Stargate's cannon policy is a mess, as of now, we don't know and unless it directly contradicts anything in the show we may not know for quite a while--18.104.22.168 18:40, August 14, 2010 (UTC)
To put shortly, novels published by Fandemonium are currently classed as cannon by MGM. Here is the long explanation, which was explained by Jo Graham...
First Fandemonium submit an outline of a story, with all major characters and plot in it, following the guidelines that they are given about content. That outline was modified by MGM. We made changes in response to their feedback, and then resubmitted the entire outline. Then for EACH book they submit a 5,000 word synopsis detailing more closely the entire plot. Each synopsis is then edited by MGM and returned. Fandemonium resubmit until it meets their approval.
When each book is finished it goes to our editor at Fandemonium, who requires changes which they make. Then the manuscript goes to MGM, where it typically stays 3-6 months for detailed LINE BY LINE WORD BY WORD edits. Usually there are 200-300 individual changes suggested by MGM. Fandemonium make changes and rewrite. Then the manuscript is resubmitted to MGM where it once again has a LINE BY LINE WORD BY WORD edit. Any remaining changes are made.
There is not one single WORD that has not been approved by MGM three separate times. Everything, every last comma, is reviewed exhaustively to meet their requirements.
Of course, as the owners of the franchise, MGM can change their minds about canon at any point in the future, retcon or rewrite as they wish, just as in a future show they can choose to retcon or disregard anything that's been previously filmed. But yes, it is canon. Every single word is approved by MGM, the owner of the franchise.

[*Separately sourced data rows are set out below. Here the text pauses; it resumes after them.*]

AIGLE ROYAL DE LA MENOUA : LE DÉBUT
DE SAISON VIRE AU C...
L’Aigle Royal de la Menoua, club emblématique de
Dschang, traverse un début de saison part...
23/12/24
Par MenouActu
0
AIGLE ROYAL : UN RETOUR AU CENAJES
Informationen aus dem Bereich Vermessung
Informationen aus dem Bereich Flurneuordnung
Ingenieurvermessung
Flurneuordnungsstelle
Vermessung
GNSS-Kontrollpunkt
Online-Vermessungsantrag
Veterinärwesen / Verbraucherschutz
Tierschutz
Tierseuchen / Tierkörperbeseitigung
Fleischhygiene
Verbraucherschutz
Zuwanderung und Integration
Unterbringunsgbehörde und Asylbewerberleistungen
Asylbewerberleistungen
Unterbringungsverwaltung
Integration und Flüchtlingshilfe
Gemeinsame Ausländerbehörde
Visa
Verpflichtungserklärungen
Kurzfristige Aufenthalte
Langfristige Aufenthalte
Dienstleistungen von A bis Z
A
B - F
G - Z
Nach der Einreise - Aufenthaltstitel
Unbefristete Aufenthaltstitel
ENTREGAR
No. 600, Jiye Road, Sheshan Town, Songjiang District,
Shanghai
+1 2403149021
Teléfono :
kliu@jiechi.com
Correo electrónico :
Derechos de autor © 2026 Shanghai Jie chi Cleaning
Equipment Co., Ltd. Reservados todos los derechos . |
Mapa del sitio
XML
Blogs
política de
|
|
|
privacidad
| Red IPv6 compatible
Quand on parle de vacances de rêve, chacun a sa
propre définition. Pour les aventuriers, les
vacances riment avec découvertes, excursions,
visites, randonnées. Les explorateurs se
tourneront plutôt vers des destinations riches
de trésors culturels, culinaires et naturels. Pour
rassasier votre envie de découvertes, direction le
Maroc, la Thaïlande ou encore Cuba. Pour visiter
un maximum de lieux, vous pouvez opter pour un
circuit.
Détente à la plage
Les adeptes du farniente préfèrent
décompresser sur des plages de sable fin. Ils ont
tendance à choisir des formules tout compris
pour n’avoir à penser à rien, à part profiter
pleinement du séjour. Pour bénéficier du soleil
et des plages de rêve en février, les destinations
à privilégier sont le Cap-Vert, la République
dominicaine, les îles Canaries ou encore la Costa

Well, that's extremely helpful. I think that's about as canon as it gets. Seriously, there are things considered full canon in other SF universes that barely have to pass review, as long as they are licensed. I think novel contents could be integrated into the wiki (character biographies, lore, backstory, ...), at least unless there's direct conflict with the shows. Or is there a wiki policy that disagrees? (Because there's precious little of the books' contents on the wiki right now -- if that's only lack of editors, I can understand that, but I didn't want to add any of it until I was sure this wasn't policy -- e.g. how Star Trek has Memory Alpha (films and shows only) and Memory Beta (all licensed works).)
Also, I admire Ms. Graham's restraint in describing just what kind of pain in the mik'ta MGM can be. Those of you who have degrees -- you know how annoying supervisors' requested changes can be; degree or not, can you imagine making hundreds of them in an original work you spent months writing, three times over (and for much less of a good reason than a supervisor's comment about factual errors in a degree thesis, I'd wager)?